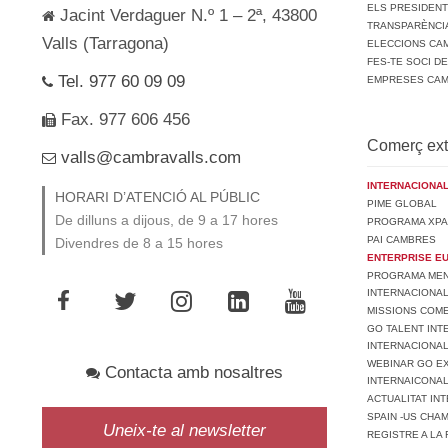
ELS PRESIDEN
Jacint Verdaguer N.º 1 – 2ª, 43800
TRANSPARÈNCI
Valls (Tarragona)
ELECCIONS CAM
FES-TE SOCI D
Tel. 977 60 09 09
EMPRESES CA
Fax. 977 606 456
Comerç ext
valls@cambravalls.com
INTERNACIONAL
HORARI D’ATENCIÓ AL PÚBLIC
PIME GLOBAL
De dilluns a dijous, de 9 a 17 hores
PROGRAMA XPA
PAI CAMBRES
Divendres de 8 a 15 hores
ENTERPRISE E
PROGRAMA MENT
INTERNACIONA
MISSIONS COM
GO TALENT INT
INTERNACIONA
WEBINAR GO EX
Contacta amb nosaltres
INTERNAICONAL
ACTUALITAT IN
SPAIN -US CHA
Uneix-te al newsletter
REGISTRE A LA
+++
The problem >> From the first line to the last, retype the data exactly, but omit every image.

Your response >>
ELS PRESIDEN
Jacint Verdaguer N.º 1 – 2ª, 43800
TRANSPARÈNCI
Valls (Tarragona)
ELECCIONS CAM
FES-TE SOCI D
Tel. 977 60 09 09
EMPRESES CA
Fax. 977 606 456
Comerç ext
valls@cambravalls.com
INTERNACIONAL
HORARI D’ATENCIÓ AL PÚBLIC
PIME GLOBAL
De dilluns a dijous, de 9 a 17 hores
PROGRAMA XPA
PAI CAMBRES
Divendres de 8 a 15 hores
ENTERPRISE E
PROGRAMA MENT
INTERNACIONA
MISSIONS COM
GO TALENT INT
INTERNACIONA
WEBINAR GO EX
Contacta amb nosaltres
INTERNAICONAL
ACTUALITAT IN
SPAIN -US CHA
Uneix-te al newsletter
REGISTRE A LA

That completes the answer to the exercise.